Das sei nicht nur schlecht für die Frauen. Die OECD-Vertreter*innen betonen, dass die Gender-Ungleichheit für die Länder einen konkreten ökonomischen Nachteil bedeute. »Die Beseitigung geschlechtsspezifischer Ungleichheiten ist nicht nur eine Frage der eigenen Werte und ein moralischer Imperativ. Sie kann auch Wachstum, Produktivität, Wettbewerbsfähigkeit und die Nachhaltigkeit der Volkswirtschaften verbessern«, heißt es in dem Bericht. Wenn man die Lücken bei Erwerbsbeteiligung und Arbeitszeiten schließe, könnte bis 2060 das Bruttoinlandsprodukt in allen OECD-Ländern durchschnittlich um 9,2 Prozent steigen.

Die Krisen der vergangenen Jahre – Pandemie, Ukraine-Krieg, Inflation – hätten die Lage sogar noch verschlechtert. Frauen arbeiteten demnach überdurchschnittlich häufig in Bereichen, die von der Pandemie besonders negativ betroffen waren, übernahmen einen Großteil der zusätzlichen Betreuungsarbeit, und da sie in der Regel ein niedrigeres Einkommen hätten, seien sie auch eher von Armut durch steigende Preise betroffen. Geflüchtete Frauen könnten zudem unter einer »dreifachen Benachteiligung« leiden, da sich die mit dem Geschlecht, dem Status der Migrantin und der Flucht verbundenen Herausforderungen gegenseitig verstärken.

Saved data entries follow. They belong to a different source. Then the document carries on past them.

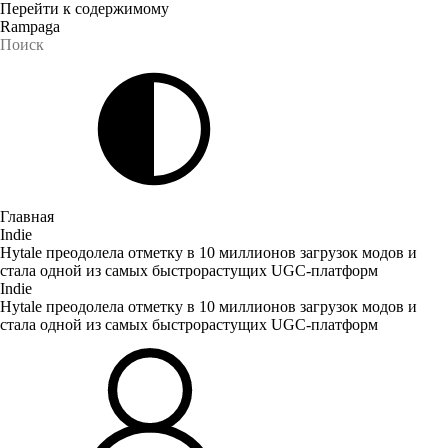
Перейти к содержимому
Rampaga
Главная
Indie
Hytale преодолела отметку в 10 миллионов загрузок модов и
стала одной из самых быстрорастущих UGC-платформ
Indie
Hytale преодолела отметку в 10 миллионов загрузок модов и
стала одной из самых быстрорастущих UGC-платформ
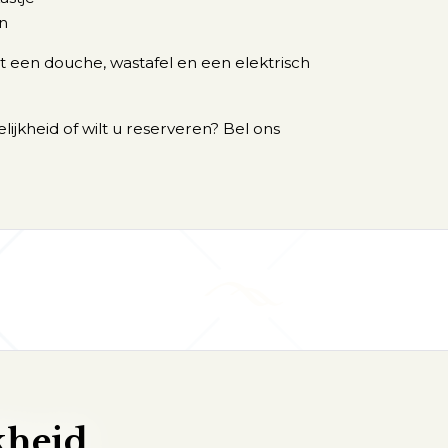
en
 een douche, wastafel en een elektrisch
ijkheid of wilt u reserveren? Bel ons
kheid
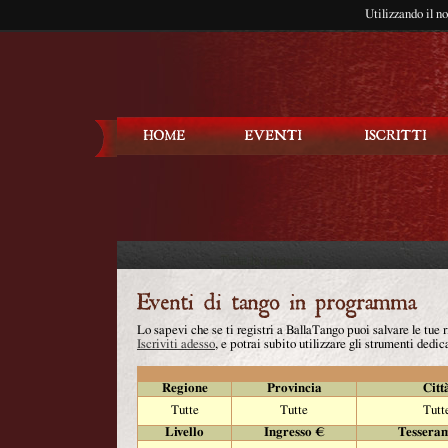
Utilizzando il n
Balla Tango
Lo sapevi che se ti registri a BallaTango puoi salvare le tue
Iscriviti adesso
, e potrai subito utilizzare gli strumenti dedica
Regione
Provincia
Citt
Tutte
Tutte
Tutt
Livello
Ingresso €
Tessera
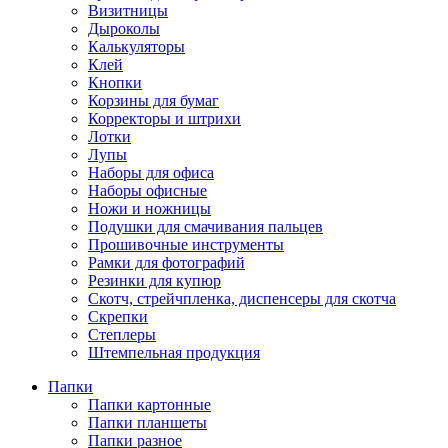
Визитницы
Дыроколы
Калькуляторы
Клей
Кнопки
Корзины для бумаг
Корректоры и штрихи
Лотки
Лупы
Наборы для офиса
Наборы офисные
Ножи и ножницы
Подушки для смачивания пальцев
Прошивочные инструменты
Рамки для фотографий
Резинки для купюр
Скотч, стрейчпленка, диспенсеры для скотча
Скрепки
Степлеры
Штемпельная продукция
Папки
Папки картонные
Папки планшеты
Папки разное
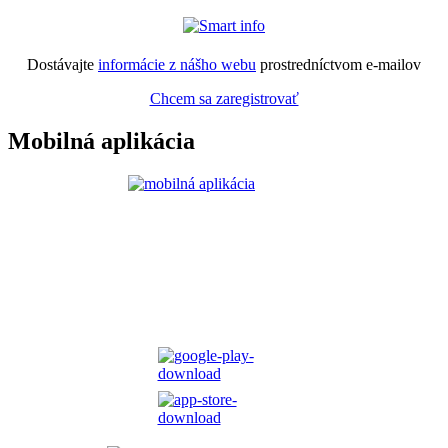
Dostávajte
informácie z nášho webu
prostredníctvom e-mailov
Chcem sa zaregistrovať
Mobilná aplikácia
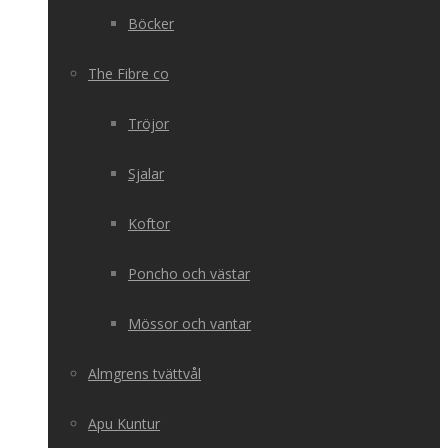
Böcker
The Fibre co
Tröjor
Sjalar
Koftor
Poncho och västar
Mössor och vantar
Almgrens tvättvål
Apu Kuntur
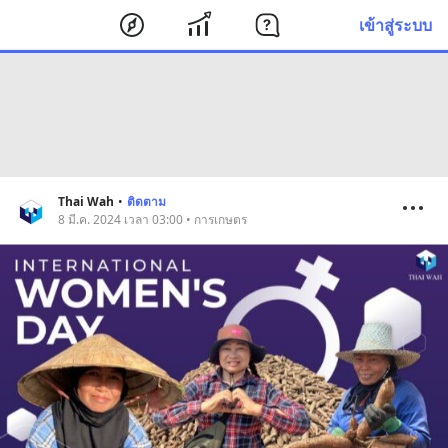
เข้าสู่ระบบ
Thai Wah
•
ติดตาม
8 มี.ค. 2024 เวลา 03:00 • การเกษตร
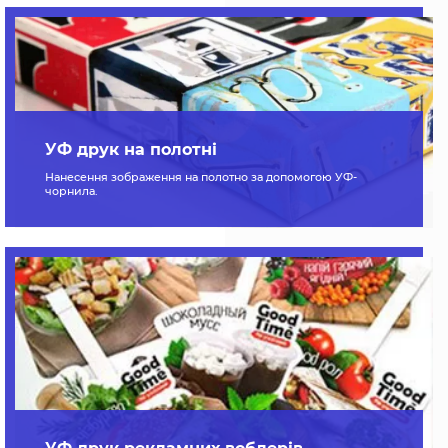
УФ друк на полотні
Нанесення зображення на полотно за допомогою УФ-
чорнила.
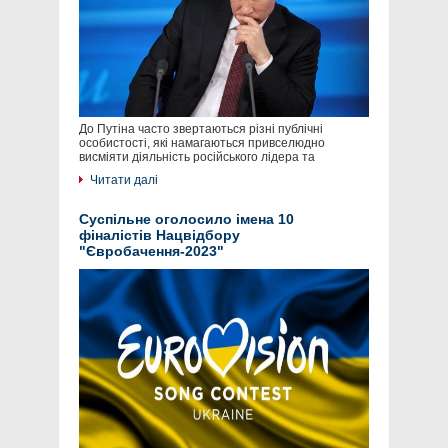
До Путіна часто звертаються різні публічні
особистості, які намагаються привселюдно
висміяти діяльність російського лідера та
Читати далі
Суспільне оголосило імена 10
фіналістів Нацвідбору
"Євробачення-2023"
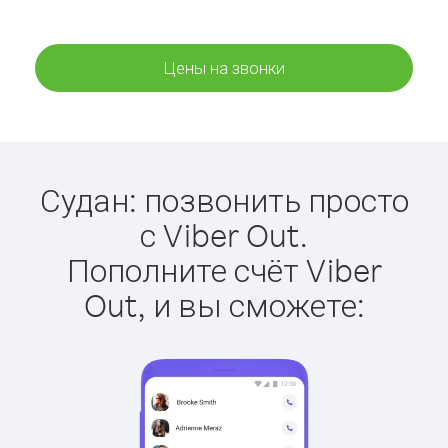
Цены на звонки
Судан: позвонить просто
с Viber Out.
Пополните счёт Viber
Out, и вы сможете:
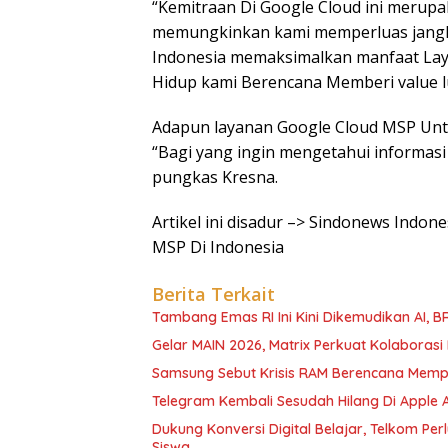
“Kemitraan Di Google Cloud ini merupak
memungkinkan kami memperluas jangk
Indonesia memaksimalkan manfaat Lay
Hidup kami Berencana Memberi value lu
Adapun layanan Google Cloud MSP Untuk
“Bagi yang ingin mengetahui informasi
pungkas Kresna.
Artikel ini disadur –> Sindonews Indon
MSP Di Indonesia
Berita Terkait
Tambang Emas RI Ini Kini Dikemudikan AI, 
Gelar MAIN 2026, Matrix Perkuat Kolaborasi I
Samsung Sebut Krisis RAM Berencana Memp
Telegram Kembali Sesudah Hilang Di Apple 
Dukung Konversi Digital Belajar, Telkom Pe
Siswa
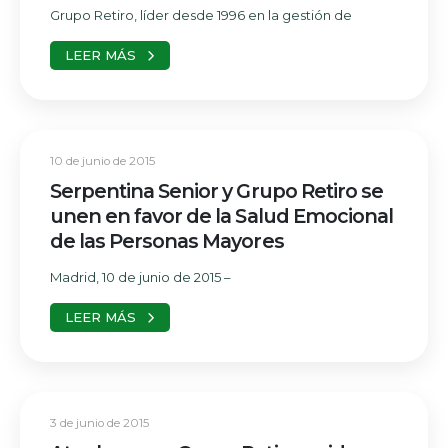
Grupo Retiro, líder desde 1996 en la gestión de
LEER MÁS
10 de junio de 2015
Serpentina Senior y Grupo Retiro se
unen en favor de la Salud Emocional
de las Personas Mayores
Madrid, 10 de junio de 2015 –
LEER MÁS
3 de junio de 2015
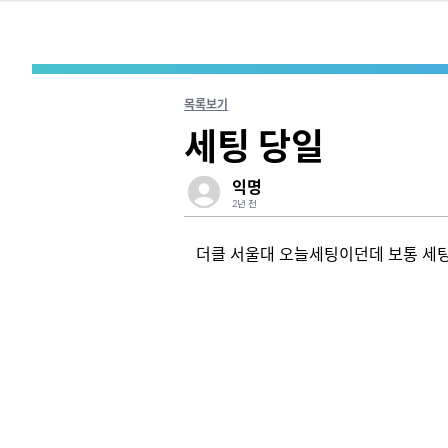
목록보기
세팅 당일
익명
2년 전
더클 서울대 오늘세팅이던데 보통 세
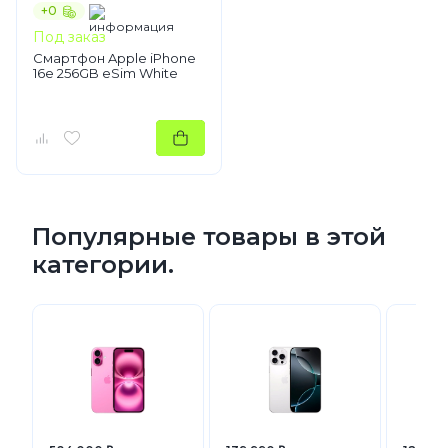
+0
Под заказ
Смартфон Apple iPhone
16e 256GB eSim White
Популярные товары в этой
категории.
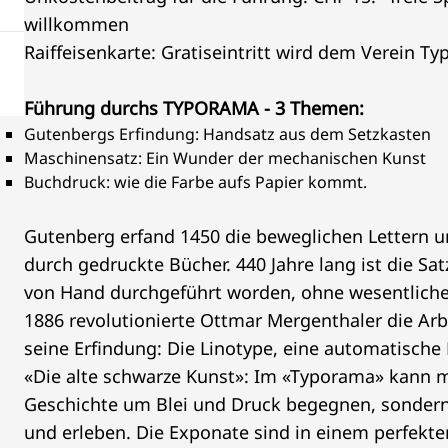
willkommen
Raiffeisenkarte: Gratiseintritt wird dem Verein T
Führung durchs TYPORAMA - 3 Themen:
Gutenbergs Erfindung: Handsatz aus dem Setzkasten
Maschinensatz: Ein Wunder der mechanischen Kunst
Buchdruck: wie die Farbe aufs Papier kommt.
Gutenberg erfand 1450 die beweglichen Lettern u
durch gedruckte Bücher. 440 Jahre lang ist die Sa
von Hand durchgeführt worden, ohne wesentliche
1886 revolutionierte Ottmar Mergenthaler die Arbe
seine Erfindung: Die Linotype, eine automatische 
«Die alte schwarze Kunst»: Im «Typorama» kann m
Geschichte um Blei und Druck begegnen, sonder
und erleben. Die Exponate sind in einem perfekt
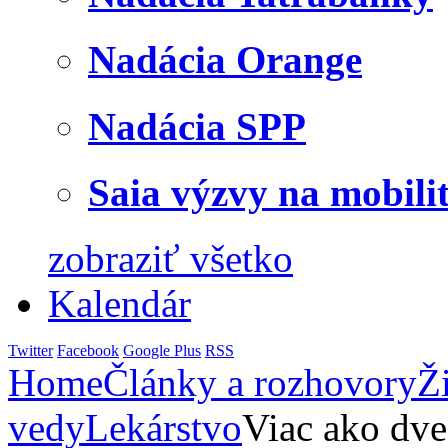
Nadácia Orange
Nadácia SPP
Saia výzvy na mobili
zobraziť všetko
Kalendár
Twitter
Facebook
Google Plus
RSS
Home
Články a rozhovory
Ž
vedy
Lekárstvo
Viac ako dve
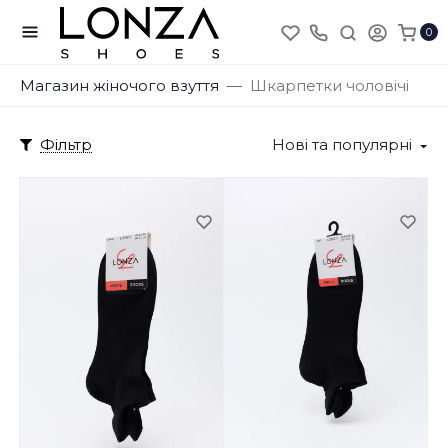
0
Магазин жіночого взуття
Шкарпетки чоловічі
Фільтр
Нові та популярні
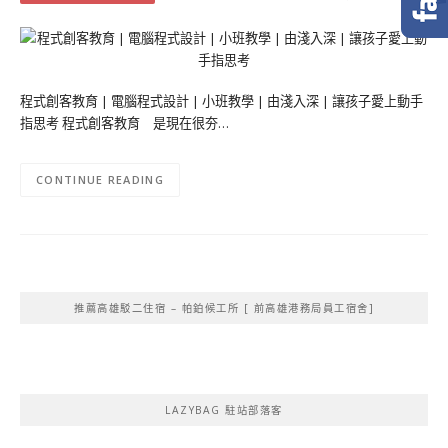
程式創客教育 | 電腦程式設計 | 小班教學 | 由淺入深 | 讓孩子愛上動手
指思考 程式創客教育 是現在很夯…
CONTINUE READING
推薦高雄駁二住宿 – 帕鉑候工所 [ 前高雄港務局員工宿舍]
LAZYBAG 駐站部落客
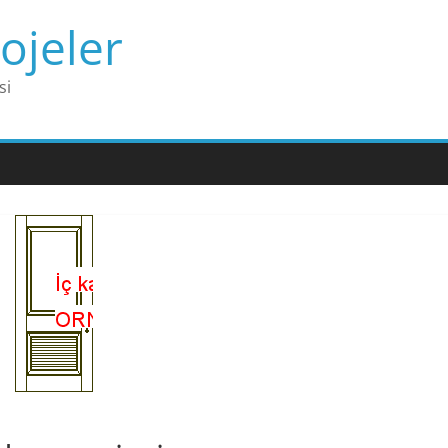
ojeler
si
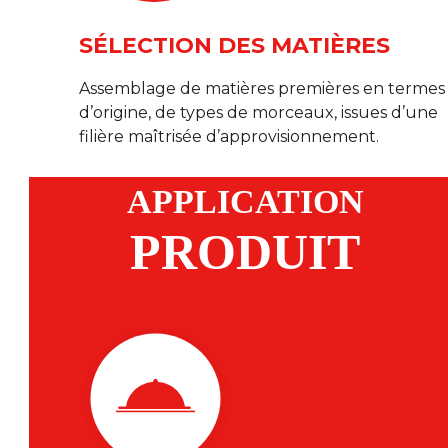
SÉLECTION DES MATIÈRES
Assemblage de matières premières en termes
d’origine, de types de morceaux, issues d’une
filière maîtrisée d’approvisionnement.
APPLICATION
PRODUIT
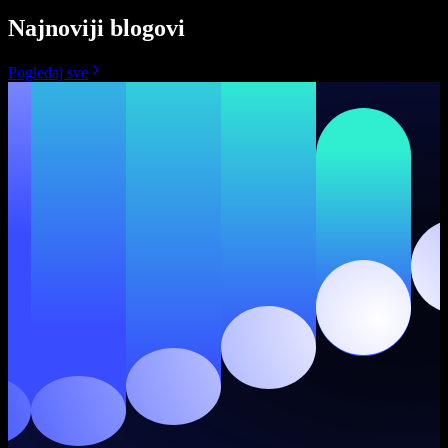
Najnoviji blogovi
Pogledaj sve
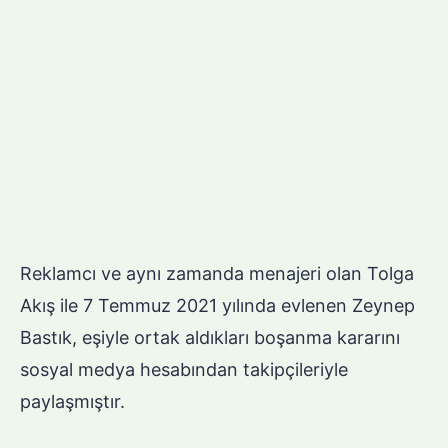
Reklamcı ve aynı zamanda menajeri olan Tolga
Akış ile 7 Temmuz 2021 yılında evlenen Zeynep
Bastık, eşiyle ortak aldıkları boşanma kararını
sosyal medya hesabından takipçileriyle
paylaşmıştır.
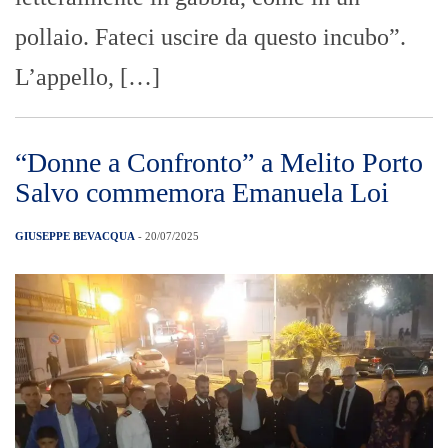
pollaio. Fateci uscire da questo incubo”.
L’appello, […]
“Donne a Confronto” a Melito Porto
Salvo commemora Emanuela Loi
GIUSEPPE BEVACQUA
- 20/07/2025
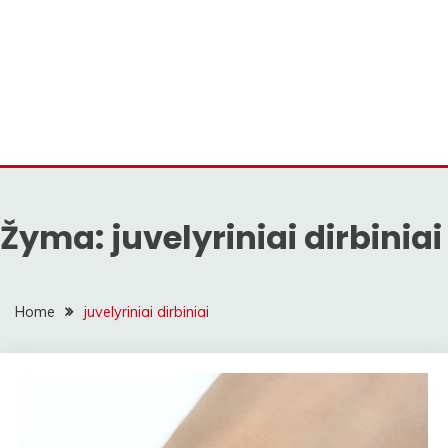
Žyma:
juvelyriniai dirbiniai
Home
juvelyriniai dirbiniai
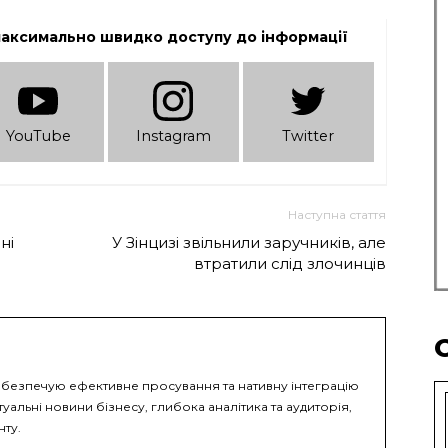
максимально швидко доступу до інформації
YouTube
Instagram
Twitter
Наступна стаття
ні
У Зінцизі звільнили заручників, але
втратили слід злочинців
безпечую ефективне просування та нативну інтеграцію
туальні новини бізнесу, глибока аналітика та аудиторія,
нту.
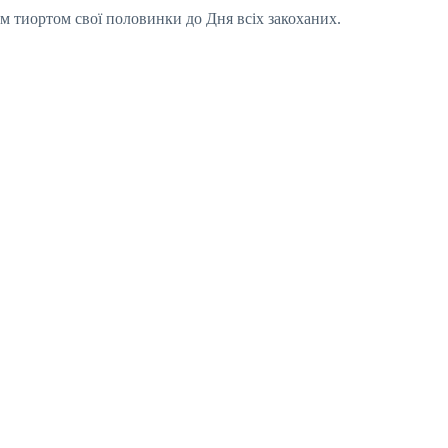
м тиортом свої половинки до Дня всіх закоханих.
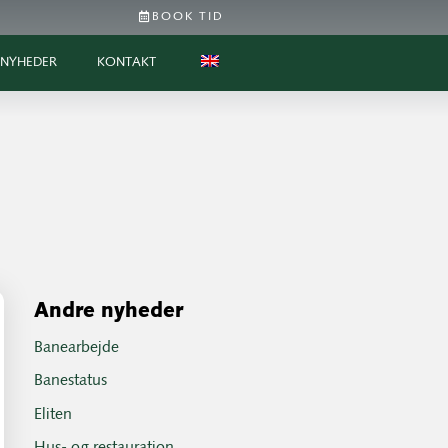
BOOK TID
NYHEDER
KONTAKT
Andre nyheder
Banearbejde
Banestatus
Eliten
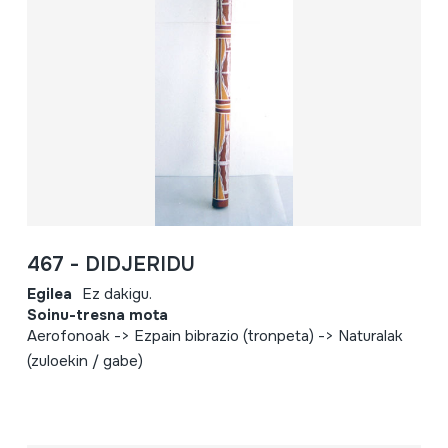
467 - DIDJERIDU
Egilea
Ez dakigu.
Soinu-tresna mota
Aerofonoak -> Ezpain bibrazio (tronpeta) -> Naturalak
(zuloekin / gabe)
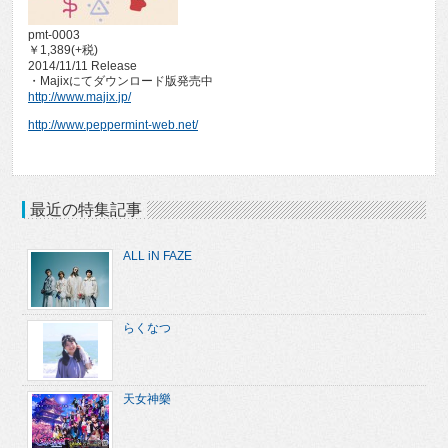
pmt-0003
￥1,389(+税)
2014/11/11 Release
・Majixにてダウンロード版発売中
http://www.majix.jp/
http://www.peppermint-web.net/
最近の特集記事
ALL iN FAZE
らくなつ
天女神樂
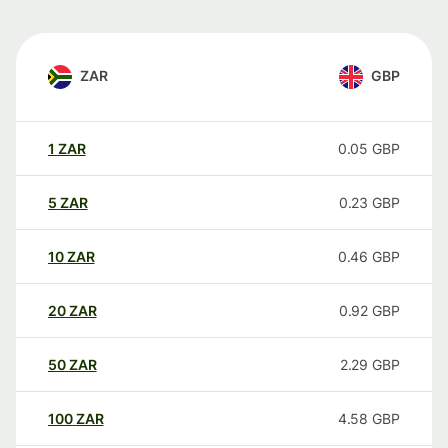
ZAR
GBP
1
ZAR
0.05
GBP
5
ZAR
0.23
GBP
10
ZAR
0.46
GBP
20
ZAR
0.92
GBP
50
ZAR
2.29
GBP
100
ZAR
4.58
GBP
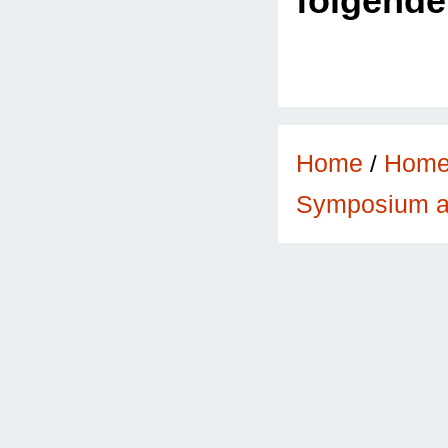
folgend
Home
/
Hom
Symposium a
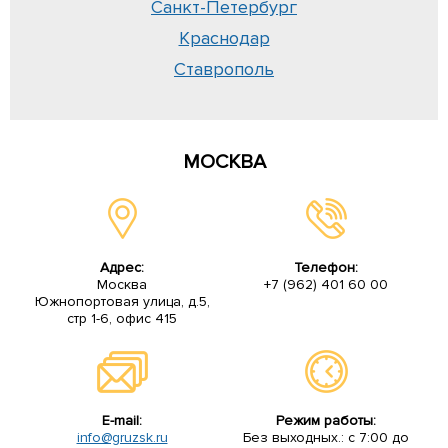
Санкт-Петербург
Краснодар
Ставрополь
МОСКВА
Адрес:
Телефон:
Москва
+7 (962) 401 60 00
Южнопортовая улица, д.5,
стр 1-6, офис 415
E-mail:
Режим работы:
info@gruzsk.ru
Без выходных.: с 7:00 до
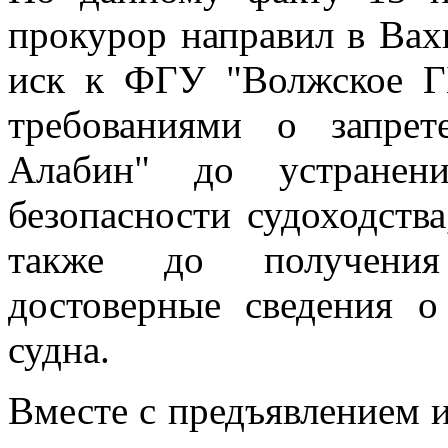
прокурор направил в Вах
иск к ФГУ "Волжское Г
требованиями о запрет
Алабин" до устранен
безопасности судоходства
также до получения
достоверные сведения о
судна.
Вместе с предъявлением и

Oberste Priorität in allen OECD-Staaten habe es, die Gewalt gegen Frauen zu beenden. Für die Organisation steht fest, dass die Gleichstellung der Geschlechter nicht durch isolierte Ansätze erreicht werden kann. »Echte Fortschritte sind nur möglich durch ein politisches Mainstreaming-Konzept, das die vielfältigen Verbindungen und Wechselwirkungen zwischen der Gleichstellung der Geschlechter und einer ganzen Reihe von sozioökonomischen, geografischen,
institutionellen sowie politischen Faktoren und Akteuren in den Blick nimmt.

Dazu zählen unter anderem eine gleichmäßigere Aufteilung von bezahlter und unbezahlter Arbeit, leichter zugängliche und erschwingliche frühkindliche Bildung und Betreuung, wirksame flexible Arbeitsregelungen für die Vereinbarkeit von Beruf und Familie, Gleichstellung von Frauen und Männern im Unternehmertum sowie die Präsenz von Frauen in öffentlichen Führungspositionen und in der Politik. Entscheidend sei es außerdem, weiterhin Daten zur Ungleichheit zu erheben.